Top of Raw data
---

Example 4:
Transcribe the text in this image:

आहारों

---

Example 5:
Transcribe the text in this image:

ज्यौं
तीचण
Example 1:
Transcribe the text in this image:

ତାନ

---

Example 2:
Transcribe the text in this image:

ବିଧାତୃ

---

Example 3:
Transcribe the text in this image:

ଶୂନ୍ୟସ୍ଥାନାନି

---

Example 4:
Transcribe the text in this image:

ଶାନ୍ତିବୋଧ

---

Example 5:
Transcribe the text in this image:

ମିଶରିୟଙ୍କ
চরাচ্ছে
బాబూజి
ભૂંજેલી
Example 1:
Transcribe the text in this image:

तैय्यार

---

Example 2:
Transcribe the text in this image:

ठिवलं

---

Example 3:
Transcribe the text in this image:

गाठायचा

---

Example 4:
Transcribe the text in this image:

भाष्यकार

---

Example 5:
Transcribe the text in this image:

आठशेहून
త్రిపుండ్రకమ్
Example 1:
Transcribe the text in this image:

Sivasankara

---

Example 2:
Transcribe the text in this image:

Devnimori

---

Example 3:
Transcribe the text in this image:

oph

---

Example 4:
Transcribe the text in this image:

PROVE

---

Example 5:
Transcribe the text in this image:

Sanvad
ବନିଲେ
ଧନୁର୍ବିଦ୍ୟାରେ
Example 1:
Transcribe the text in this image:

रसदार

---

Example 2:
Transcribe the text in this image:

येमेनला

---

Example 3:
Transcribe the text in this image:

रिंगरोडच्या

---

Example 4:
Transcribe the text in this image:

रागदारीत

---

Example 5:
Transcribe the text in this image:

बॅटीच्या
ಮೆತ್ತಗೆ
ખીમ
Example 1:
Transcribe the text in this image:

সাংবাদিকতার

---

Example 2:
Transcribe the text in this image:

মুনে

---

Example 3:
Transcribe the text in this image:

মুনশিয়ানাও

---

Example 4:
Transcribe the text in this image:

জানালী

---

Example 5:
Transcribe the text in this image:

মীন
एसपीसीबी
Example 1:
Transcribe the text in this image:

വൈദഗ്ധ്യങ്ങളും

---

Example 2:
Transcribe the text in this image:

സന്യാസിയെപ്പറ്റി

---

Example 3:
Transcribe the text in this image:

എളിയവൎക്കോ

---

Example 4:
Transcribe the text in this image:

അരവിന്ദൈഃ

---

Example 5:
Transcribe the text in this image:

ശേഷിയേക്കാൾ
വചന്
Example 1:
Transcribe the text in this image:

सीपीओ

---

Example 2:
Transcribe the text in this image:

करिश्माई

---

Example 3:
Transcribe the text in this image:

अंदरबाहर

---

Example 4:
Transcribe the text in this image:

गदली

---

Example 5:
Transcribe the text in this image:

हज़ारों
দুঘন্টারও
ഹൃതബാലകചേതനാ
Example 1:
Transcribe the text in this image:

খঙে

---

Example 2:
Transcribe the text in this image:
Bottom of Raw data
What needs to be done ▸
Down to the last line, give the records again exactly.

Solution to this problem ▸
---

Example 4:
Transcribe the text in this image:

आहारों

---

Example 5:
Transcribe the text in this image:

ज्यौं
तीचण
Example 1:
Transcribe the text in this image:

ତାନ

---

Example 2:
Transcribe the text in this image:

ବିଧାତୃ

---

Example 3:
Transcribe the text in this image:

ଶୂନ୍ୟସ୍ଥାନାନି

---

Example 4:
Transcribe the text in this image:

ଶାନ୍ତିବୋଧ

---

Example 5:
Transcribe the text in this image:

ମିଶରିୟଙ୍କ
চরাচ্ছে
బాబూజి
ભૂંજેલી
Example 1:
Transcribe the text in this image:

तैय्यार

---

Example 2:
Transcribe the text in this image:

ठिवलं

---

Example 3:
Transcribe the text in this image:

गाठायचा

---

Example 4:
Transcribe the text in this image:

भाष्यकार

---

Example 5:
Transcribe the text in this image:

आठशेहून
త్రిపుండ్రకమ్
Example 1:
Transcribe the text in this image:

Sivasankara

---

Example 2:
Transcribe the text in this image:

Devnimori

---

Example 3:
Transcribe the text in this image:

oph

---

Example 4:
Transcribe the text in this image:

PROVE

---

Example 5:
Transcribe the text in this image:

Sanvad
ବନିଲେ
ଧନୁର୍ବିଦ୍ୟାରେ
Example 1:
Transcribe the text in this image:

रसदार

---

Example 2:
Transcribe the text in this image:

येमेनला

---

Example 3:
Transcribe the text in this image:

रिंगरोडच्या

---

Example 4:
Transcribe the text in this image:

रागदारीत

---

Example 5:
Transcribe the text in this image:

बॅटीच्या
ಮೆತ್ತಗೆ
ખીમ
Example 1:
Transcribe the text in this image:

সাংবাদিকতার

---

Example 2:
Transcribe the text in this image:

মুনে

---

Example 3:
Transcribe the text in this image:

মুনশিয়ানাও

---

Example 4:
Transcribe the text in this image:

জানালী

---

Example 5:
Transcribe the text in this image:

মীন
एसपीसीबी
Example 1:
Transcribe the text in this image:

വൈദഗ്ധ്യങ്ങളും

---

Example 2:
Transcribe the text in this image:

സന്യാസിയെപ്പറ്റി

---

Example 3:
Transcribe the text in this image:

എളിയവൎക്കോ

---

Example 4:
Transcribe the text in this image:

അരവിന്ദൈഃ

---

Example 5:
Transcribe the text in this image:

ശേഷിയേക്കാൾ
വചന്
Example 1:
Transcribe the text in this image:

सीपीओ

---

Example 2:
Transcribe the text in this image:

करिश्माई

---

Example 3:
Transcribe the text in this image:

अंदरबाहर

---

Example 4:
Transcribe the text in this image:

गदली

---

Example 5:
Transcribe the text in this image:

हज़ारों
দুঘন্টারও
ഹൃതബാലകചേതനാ
Example 1:
Transcribe the text in this image:

খঙে

---

Example 2:
Transcribe the text in this image:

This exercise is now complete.